- What you need to do
Skip the images and repeat every entry word for word.

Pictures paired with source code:

######

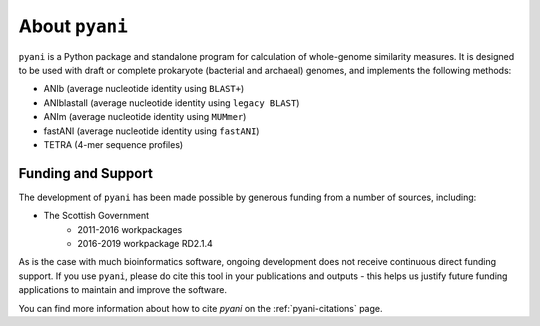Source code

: .. _pyani-about:

===============
About ``pyani``
===============

``pyani`` is a Python package and standalone program for calculation of whole-genome similarity measures. It is designed to be used with draft or complete prokaryote (bacterial and archaeal) genomes, and implements the following methods:

- ANIb (average nucleotide identity using ``BLAST+``)
- ANIblastall (average nucleotide identity using ``legacy BLAST``)
- ANIm (average nucleotide identity using ``MUMmer``)
- fastANI (average nucleotide identity using ``fastANI``)
- TETRA (4-mer sequence profiles)

-------------------
Funding and Support
-------------------

The development of ``pyani`` has been made possible by generous funding from a number of sources, including:

- The Scottish Government
    - 2011-2016 workpackages
    - 2016-2019 workpackage RD2.1.4

As is the case with much bioinformatics software, ongoing development does not receive continuous direct funding support. If you use ``pyani``, please do cite this tool in your publications and outputs - this helps us justify future funding applications to maintain and improve the software.

You can find more information about how to cite `pyani` on the :ref:`pyani-citations` page.
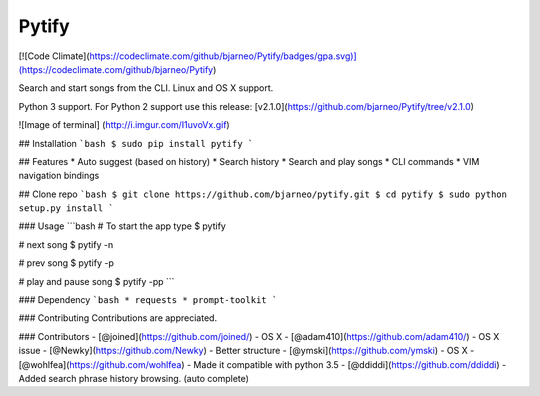 Pytify
=============

[![Code Climate](https://codeclimate.com/github/bjarneo/Pytify/badges/gpa.svg)](https://codeclimate.com/github/bjarneo/Pytify)

Search and start songs from the CLI.
Linux and OS X support.

Python 3 support. For Python 2 support use this release: [v2.1.0](https://github.com/bjarneo/Pytify/tree/v2.1.0)

![Image of terminal]
(http://i.imgur.com/I1uvoVx.gif)


## Installation
```bash
$ sudo pip install pytify
```

## Features
* Auto suggest (based on history)
* Search history
* Search and play songs
* CLI commands
* VIM navigation bindings

## Clone repo
```bash
$ git clone https://github.com/bjarneo/pytify.git
$ cd pytify
$ sudo python setup.py install
```

### Usage
```bash
# To start the app type
$ pytify

# next song
$ pytify -n

# prev song
$ pytify -p

# play and pause song
$ pytify -pp
```

### Dependency
```bash
* requests
* prompt-toolkit
```

### Contributing
Contributions are appreciated.

### Contributors
- [@joined](https://github.com/joined/) - OS X
- [@adam410](https://github.com/adam410/) - OS X issue
- [@Newky](https://github.com/Newky) - Better structure
- [@ymski](https://github.com/ymski) - OS X
- [@wohlfea](https://github.com/wohlfea) - Made it compatible with python 3.5
- [@ddiddi](https://github.com/ddiddi) - Added search phrase history browsing. (auto complete)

######

- Exercise solution
Source code

: .. _pyani-about:

===============
About ``pyani``
===============

``pyani`` is a Python package and standalone program for calculation of whole-genome similarity measures. It is designed to be used with draft or complete prokaryote (bacterial and archaeal) genomes, and implements the following methods:

- ANIb (average nucleotide identity using ``BLAST+``)
- ANIblastall (average nucleotide identity using ``legacy BLAST``)
- ANIm (average nucleotide identity using ``MUMmer``)
- fastANI (average nucleotide identity using ``fastANI``)
- TETRA (4-mer sequence profiles)

-------------------
Funding and Support
-------------------

The development of ``pyani`` has been made possible by generous funding from a number of sources, including:

- The Scottish Government
    - 2011-2016 workpackages
    - 2016-2019 workpackage RD2.1.4

As is the case with much bioinformatics software, ongoing development does not receive continuous direct funding support. If you use ``pyani``, please do cite this tool in your publications and outputs - this helps us justify future funding applications to maintain and improve the software.

You can find more information about how to cite `pyani` on the :ref:`pyani-citations` page.
 Pytify
=============

[![Code Climate](https://codeclimate.com/github/bjarneo/Pytify/badges/gpa.svg)](https://codeclimate.com/github/bjarneo/Pytify)

Search and start songs from the CLI.
Linux and OS X support.

Python 3 support. For Python 2 support use this release: [v2.1.0](https://github.com/bjarneo/Pytify/tree/v2.1.0)

![Image of terminal]
(http://i.imgur.com/I1uvoVx.gif)


## Installation
```bash
$ sudo pip install pytify
```

## Features
* Auto suggest (based on history)
* Search history
* Search and play songs
* CLI commands
* VIM navigation bindings

## Clone repo
```bash
$ git clone https://github.com/bjarneo/pytify.git
$ cd pytify
$ sudo python setup.py install
```

### Usage
```bash
# To start the app type
$ pytify

# next song
$ pytify -n

# prev song
$ pytify -p

# play and pause song
$ pytify -pp
```

### Dependency
```bash
* requests
* prompt-toolkit
```

### Contributing
Contributions are appreciated.

### Contributors
- [@joined](https://github.com/joined/) - OS X
- [@adam410](https://github.com/adam410/) - OS X issue
- [@Newky](https://github.com/Newky) - Better structure
- [@ymski](https://github.com/ymski) - OS X
- [@wohlfea](https://github.com/wohlfea) - Made it compatible with python 3.5
- [@ddiddi](https://github.com/ddiddi) - Added search phrase history browsing. (auto complete)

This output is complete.